- _Data entries_:
_ _ _

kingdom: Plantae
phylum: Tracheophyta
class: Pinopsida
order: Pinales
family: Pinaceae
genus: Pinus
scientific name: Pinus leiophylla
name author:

_ _ _

- _GOAL_: Return every line of the entries above unchanged, in the same order.

- _ANSWER FOR THE TASK_:
kingdom: Plantae
phylum: Tracheophyta
class: Pinopsida
order: Pinales
family: Pinaceae
genus: Pinus
scientific name: Pinus leiophylla
name author:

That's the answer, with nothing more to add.